What an amazing sight – sunrise over Kili from atop Mount Meru

It was twice as quick coming down and we could now see what we had walked up … not just the false peaks and rocks we had climbed over, but the walk along the crater rim. Perhaps walking up at night is not the worst thing in the world as all you have to focus on is your feet!

Now that it was daylight, we could see our route up along the crater as we descended.

We were back by half nine for a much needed breakfast before the long way down began … it took two hours until Miriakambe hut, the last very steep bit really hurting, and then a further two and a bit hours through the steeper forest route home. The final 100 m took us past a huge herd of resident buffalo and we arrived, rather knackered and sore, back to the main gate around 4. 30 pm.

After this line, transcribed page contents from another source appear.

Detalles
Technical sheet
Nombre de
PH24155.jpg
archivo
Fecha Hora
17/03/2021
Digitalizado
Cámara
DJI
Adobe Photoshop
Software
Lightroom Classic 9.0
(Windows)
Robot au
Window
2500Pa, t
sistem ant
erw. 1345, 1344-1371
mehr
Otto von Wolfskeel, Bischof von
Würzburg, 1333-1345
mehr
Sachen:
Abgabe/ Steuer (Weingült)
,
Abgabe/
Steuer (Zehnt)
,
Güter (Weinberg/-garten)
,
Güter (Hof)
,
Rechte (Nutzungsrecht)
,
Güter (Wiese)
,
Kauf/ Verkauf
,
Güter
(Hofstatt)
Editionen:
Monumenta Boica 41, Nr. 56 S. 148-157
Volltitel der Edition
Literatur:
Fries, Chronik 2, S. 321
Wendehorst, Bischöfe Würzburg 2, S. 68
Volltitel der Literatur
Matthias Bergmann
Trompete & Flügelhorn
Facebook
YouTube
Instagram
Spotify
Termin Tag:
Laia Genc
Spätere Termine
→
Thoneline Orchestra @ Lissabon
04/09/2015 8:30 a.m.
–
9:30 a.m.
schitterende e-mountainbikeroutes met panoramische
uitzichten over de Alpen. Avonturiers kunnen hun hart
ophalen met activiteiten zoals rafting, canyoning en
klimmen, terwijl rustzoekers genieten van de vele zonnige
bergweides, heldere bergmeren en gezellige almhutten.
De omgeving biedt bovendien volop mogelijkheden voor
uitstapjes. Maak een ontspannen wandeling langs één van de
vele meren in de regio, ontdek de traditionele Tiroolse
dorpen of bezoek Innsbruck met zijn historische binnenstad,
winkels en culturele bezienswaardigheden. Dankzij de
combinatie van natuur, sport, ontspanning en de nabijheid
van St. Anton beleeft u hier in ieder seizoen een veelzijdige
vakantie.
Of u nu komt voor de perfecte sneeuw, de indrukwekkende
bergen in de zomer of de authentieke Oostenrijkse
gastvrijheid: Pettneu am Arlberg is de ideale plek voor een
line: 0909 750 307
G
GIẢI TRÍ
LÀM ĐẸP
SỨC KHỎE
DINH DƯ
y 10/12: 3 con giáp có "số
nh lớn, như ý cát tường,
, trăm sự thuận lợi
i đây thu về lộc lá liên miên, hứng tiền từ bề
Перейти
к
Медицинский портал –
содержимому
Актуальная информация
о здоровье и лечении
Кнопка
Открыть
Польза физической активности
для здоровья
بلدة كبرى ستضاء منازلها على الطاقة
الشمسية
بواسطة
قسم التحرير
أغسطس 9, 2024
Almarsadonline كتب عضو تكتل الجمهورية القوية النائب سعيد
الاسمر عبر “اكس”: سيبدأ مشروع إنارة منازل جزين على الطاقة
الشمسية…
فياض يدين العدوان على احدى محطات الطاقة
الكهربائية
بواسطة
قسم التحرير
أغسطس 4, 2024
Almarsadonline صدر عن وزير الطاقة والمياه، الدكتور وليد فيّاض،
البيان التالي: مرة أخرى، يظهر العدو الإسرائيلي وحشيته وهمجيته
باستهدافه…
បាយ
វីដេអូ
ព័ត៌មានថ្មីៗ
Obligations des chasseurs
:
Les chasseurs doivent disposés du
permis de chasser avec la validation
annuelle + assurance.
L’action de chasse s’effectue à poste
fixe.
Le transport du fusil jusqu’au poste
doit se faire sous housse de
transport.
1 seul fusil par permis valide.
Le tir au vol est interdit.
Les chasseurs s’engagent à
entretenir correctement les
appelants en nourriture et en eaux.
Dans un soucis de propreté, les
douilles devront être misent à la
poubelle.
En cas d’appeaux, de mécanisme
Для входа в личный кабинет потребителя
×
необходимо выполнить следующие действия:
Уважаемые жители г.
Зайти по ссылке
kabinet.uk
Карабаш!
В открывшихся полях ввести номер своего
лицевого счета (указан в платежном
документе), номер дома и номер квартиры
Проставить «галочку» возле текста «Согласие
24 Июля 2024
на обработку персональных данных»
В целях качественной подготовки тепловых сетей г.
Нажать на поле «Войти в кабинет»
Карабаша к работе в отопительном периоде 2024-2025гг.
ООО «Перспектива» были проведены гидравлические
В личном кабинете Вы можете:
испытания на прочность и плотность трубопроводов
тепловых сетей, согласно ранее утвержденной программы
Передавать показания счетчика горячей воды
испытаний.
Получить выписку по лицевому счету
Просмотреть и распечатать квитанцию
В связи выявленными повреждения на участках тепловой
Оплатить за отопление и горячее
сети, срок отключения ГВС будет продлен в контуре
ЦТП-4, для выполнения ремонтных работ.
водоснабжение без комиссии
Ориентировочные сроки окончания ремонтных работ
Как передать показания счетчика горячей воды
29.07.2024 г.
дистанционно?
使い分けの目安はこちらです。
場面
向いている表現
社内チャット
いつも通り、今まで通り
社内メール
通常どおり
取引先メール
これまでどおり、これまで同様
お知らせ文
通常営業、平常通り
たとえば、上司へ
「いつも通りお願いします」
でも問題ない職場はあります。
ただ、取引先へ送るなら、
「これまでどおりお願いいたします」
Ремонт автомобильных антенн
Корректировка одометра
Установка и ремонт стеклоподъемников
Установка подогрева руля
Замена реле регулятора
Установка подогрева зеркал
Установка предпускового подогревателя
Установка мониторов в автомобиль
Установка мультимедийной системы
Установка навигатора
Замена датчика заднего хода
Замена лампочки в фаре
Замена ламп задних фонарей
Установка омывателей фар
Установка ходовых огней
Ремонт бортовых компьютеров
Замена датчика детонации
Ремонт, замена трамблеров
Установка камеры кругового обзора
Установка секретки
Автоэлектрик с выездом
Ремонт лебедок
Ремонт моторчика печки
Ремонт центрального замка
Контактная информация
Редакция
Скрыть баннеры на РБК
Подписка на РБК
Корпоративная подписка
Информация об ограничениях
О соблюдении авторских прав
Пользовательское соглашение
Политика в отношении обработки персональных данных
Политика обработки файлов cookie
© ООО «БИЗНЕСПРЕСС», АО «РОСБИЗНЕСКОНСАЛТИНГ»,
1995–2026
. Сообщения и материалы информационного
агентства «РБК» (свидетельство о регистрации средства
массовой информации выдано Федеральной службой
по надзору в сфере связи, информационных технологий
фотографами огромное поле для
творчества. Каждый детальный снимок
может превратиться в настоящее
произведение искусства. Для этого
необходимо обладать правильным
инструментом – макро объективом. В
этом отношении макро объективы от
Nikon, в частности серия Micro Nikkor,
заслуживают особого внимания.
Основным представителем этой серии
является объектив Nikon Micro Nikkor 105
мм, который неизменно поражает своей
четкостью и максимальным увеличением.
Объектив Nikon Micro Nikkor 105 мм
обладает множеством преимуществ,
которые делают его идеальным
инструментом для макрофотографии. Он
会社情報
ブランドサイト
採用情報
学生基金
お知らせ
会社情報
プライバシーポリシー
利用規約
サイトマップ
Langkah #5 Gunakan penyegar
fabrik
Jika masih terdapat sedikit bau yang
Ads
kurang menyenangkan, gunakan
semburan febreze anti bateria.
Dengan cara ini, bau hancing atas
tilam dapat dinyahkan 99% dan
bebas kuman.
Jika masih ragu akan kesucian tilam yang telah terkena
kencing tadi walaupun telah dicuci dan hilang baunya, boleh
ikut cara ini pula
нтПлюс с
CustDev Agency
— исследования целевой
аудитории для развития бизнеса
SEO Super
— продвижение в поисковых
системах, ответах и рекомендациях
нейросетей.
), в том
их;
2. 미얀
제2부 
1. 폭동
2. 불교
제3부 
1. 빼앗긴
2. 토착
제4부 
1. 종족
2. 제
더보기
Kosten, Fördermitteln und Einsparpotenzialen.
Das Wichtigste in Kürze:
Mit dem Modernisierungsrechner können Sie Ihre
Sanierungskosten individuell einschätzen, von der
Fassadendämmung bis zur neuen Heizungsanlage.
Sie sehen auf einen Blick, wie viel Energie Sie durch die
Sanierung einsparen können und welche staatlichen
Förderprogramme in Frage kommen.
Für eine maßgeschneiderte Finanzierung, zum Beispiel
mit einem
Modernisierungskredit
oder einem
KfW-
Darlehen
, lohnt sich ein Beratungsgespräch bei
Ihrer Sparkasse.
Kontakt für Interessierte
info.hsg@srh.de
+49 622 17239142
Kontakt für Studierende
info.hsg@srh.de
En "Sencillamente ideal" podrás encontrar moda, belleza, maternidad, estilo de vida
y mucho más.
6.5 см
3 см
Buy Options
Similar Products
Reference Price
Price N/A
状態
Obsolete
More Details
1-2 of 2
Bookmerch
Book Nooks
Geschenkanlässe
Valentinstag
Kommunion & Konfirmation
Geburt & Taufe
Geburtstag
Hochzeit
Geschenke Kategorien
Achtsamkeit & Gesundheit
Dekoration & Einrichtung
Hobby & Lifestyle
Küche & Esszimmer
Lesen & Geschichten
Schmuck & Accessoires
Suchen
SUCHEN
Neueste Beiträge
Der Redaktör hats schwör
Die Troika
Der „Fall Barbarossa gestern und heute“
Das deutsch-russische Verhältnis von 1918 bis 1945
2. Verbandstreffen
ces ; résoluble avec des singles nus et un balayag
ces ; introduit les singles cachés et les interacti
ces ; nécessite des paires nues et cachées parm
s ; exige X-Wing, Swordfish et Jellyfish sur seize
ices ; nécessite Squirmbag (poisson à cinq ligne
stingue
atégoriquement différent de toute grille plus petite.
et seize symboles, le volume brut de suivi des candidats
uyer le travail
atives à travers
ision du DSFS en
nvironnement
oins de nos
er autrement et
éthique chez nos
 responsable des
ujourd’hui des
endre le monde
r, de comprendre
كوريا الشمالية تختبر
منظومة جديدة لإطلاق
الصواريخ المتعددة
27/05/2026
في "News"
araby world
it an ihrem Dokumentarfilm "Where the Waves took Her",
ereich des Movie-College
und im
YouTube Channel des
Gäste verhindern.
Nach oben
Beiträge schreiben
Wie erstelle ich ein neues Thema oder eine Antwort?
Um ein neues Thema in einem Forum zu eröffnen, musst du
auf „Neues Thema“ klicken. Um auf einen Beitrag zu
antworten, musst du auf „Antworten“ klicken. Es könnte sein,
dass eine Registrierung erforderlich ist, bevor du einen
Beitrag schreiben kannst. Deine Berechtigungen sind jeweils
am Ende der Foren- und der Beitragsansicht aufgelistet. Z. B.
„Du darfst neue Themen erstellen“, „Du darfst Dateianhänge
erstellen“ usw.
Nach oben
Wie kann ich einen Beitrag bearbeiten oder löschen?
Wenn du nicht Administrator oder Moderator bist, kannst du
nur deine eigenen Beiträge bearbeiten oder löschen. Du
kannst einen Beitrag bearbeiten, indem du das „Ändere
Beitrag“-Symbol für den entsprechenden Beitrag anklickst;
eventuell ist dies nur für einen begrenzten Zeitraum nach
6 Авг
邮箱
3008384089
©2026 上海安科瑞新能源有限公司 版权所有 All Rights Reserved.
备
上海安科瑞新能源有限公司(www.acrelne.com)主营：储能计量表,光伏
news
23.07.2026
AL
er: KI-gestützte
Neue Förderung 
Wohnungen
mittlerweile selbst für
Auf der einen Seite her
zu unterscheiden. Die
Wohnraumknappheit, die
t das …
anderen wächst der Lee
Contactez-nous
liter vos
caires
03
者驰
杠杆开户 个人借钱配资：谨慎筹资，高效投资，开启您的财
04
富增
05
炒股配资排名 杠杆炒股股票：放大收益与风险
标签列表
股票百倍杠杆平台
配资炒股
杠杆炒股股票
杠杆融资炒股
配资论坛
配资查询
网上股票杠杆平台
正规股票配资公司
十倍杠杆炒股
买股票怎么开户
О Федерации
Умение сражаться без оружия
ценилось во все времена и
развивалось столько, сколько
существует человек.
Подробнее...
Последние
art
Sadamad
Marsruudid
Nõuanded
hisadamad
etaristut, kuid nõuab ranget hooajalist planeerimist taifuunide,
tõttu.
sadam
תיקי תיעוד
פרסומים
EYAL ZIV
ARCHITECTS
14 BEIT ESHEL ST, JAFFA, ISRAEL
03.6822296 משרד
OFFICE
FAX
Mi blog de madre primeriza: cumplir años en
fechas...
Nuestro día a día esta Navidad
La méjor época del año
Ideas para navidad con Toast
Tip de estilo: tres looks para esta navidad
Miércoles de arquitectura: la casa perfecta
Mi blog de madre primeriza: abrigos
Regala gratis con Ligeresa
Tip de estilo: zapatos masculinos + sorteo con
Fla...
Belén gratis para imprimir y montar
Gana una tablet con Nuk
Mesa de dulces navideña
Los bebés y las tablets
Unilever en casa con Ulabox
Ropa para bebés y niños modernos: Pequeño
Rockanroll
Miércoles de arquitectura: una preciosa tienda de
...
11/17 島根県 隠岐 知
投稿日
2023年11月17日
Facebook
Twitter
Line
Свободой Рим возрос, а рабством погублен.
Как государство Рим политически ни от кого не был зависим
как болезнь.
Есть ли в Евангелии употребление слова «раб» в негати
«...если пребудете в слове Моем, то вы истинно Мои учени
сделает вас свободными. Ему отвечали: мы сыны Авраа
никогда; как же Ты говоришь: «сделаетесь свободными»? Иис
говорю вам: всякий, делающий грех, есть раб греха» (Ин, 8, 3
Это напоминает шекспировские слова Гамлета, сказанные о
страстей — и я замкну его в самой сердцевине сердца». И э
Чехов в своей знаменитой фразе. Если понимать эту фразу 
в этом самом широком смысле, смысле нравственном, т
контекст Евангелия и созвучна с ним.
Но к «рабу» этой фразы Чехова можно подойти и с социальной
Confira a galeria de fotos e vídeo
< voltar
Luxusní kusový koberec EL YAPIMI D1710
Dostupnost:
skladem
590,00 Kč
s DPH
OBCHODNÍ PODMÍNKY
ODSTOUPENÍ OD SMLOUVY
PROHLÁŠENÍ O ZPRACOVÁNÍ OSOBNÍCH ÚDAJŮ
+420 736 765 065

It was certainly a very long day and in hindsight, a ‘what should have been nine but as expected 12’ hour bus back to Dar es Salaam the next day was not the smartest idea! Never mind – we soon headed over to Zanzibar to do very little and after a day gingerly walking around Stone Town were soon back to normal.

Practical Information

We thoroughly enjoyed this trek and found Mount Meru to be both super rewarding trek and extremely beautiful. We also  loved how quiet the trail was. If budget and /or time and / or preference don’t allow for climbing Kilimanjaro, this is a wonderful alternative. And if you are planning to climb Kilimanjaro, trekking Mount Meru first would be fantastic preparation


Trekking in Tanzania is certainly not cheap. Park entrance fees are expensive, US$45/day for Arusha, while the huts cost $30/night. Add in the ranger fee, an emergency evacuation fee plus transport and the mandatory guide and porter fees (as noted above, you are not allowed to trek independently) and the best deal we could find was $150/day/person. While eating, sleeping and getting around Tanzania is very affordable, the activities are all charged in US $ and thus extremely expensive.

Three days or four?

You could break up the long third day by spending another night at Miriakambe hut but it is certainly possible to do in three if you don’t have the budget for a fourth day so don’t be put off. If you took the extra day, your ‘package’ would very likely include a safari round the Arusha National Park once you had completed the trek, which would be a lovely combination of activities to do (especially if you were not planning to spend more time on safari).


  1. posted by
    Apr 5, 2016 Reply

    Great to hear about alternatives! Thanks for the good tips! And another thing to add to the bucket list!

    • posted by
      Jumping Jazza
      Apr 7, 2016 Reply

      My pleasure and glad you enjoyed the article. It’s a really good one for the list!